There also are rumors that Microsoft is planning to add ChatGPT capabilities to its Office apps in March, according to The Verge. (It's not clear if Microsoft will limit this, at least initially, to a subset of Office apps for families/individuals by making this capability reliant on a Microsoft Account, rather than a Work/School one.)
Microsoft already offers AI integration in Office via a variety of other AI technologies like Editor in Word and Designer in PowerPoint. But as the new Bing bot told me when I asked, the current AI features in Office "are mostly focused on enhancing the user experience and productivity, such as suggesting captions, improving acoustics, or auto-completing code." The coming ChatGPT-powered in Word, PowerPoint and Outlook would be more focused on "new and advanced" capabilities like "generating graphs, graphics, and text from user input."
(To be frank, I wouldn't put too much faith on these Bing-bot-generated answers, since even though they sound authoritative, they change every time I ask the same query.)
There are more hints about where Microsoft is dabbling with Bing-bot integration in other business areas.
A highly likely candidate: Integration of the ChatGPT bot technology with Microsoft's Power Virtual Agents (PVAs).

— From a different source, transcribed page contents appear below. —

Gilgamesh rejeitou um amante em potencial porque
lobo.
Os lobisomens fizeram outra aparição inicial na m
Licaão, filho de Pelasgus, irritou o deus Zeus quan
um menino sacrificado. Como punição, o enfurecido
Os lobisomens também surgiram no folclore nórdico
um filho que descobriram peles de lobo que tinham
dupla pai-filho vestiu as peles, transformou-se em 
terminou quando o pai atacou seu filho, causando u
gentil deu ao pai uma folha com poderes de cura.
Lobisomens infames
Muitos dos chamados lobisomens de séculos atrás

PVA is the unofficial successor to Microsoft's Bot Framework. It's meant to help people create chatbots. It seems like a no brainer to make creating chat bots even simpler by adding a chat-centric front-end. A number of people already are finding ways to do this integration themselves.
It's also worth pointing out that Microsoft is testing a number of "modes" for the new Bing chat bot that could extend its usefulness. In addition to a Game mode, there's also a Friend mode, the regular Bing Chat "Sydney" mode and an Assistant mode (hello, Bing Concierge Bot 2.0!), as Bleeping Computer recently discovered. After the author unearthed these modes, Microsoft cut off public access to them.
There are possible new vertical/domain-specific uses, as well. On the research front, Microsoft is experimenting with integrating GPT and natural language processing capabilities and training a new "BioGPT" model on biomedical literature. Its researchers also have done work in using ChatGPT as a front-end for robotics tasks.
I'm seeing more and more reports of businesses discouraging, if not outright banning, their employees from using ChatGPT at work. But Pandora's box has been opened. More rules and tools are needed before enterprise customers will begin to trust ChatGPT and its progeny. But there's no turning back now.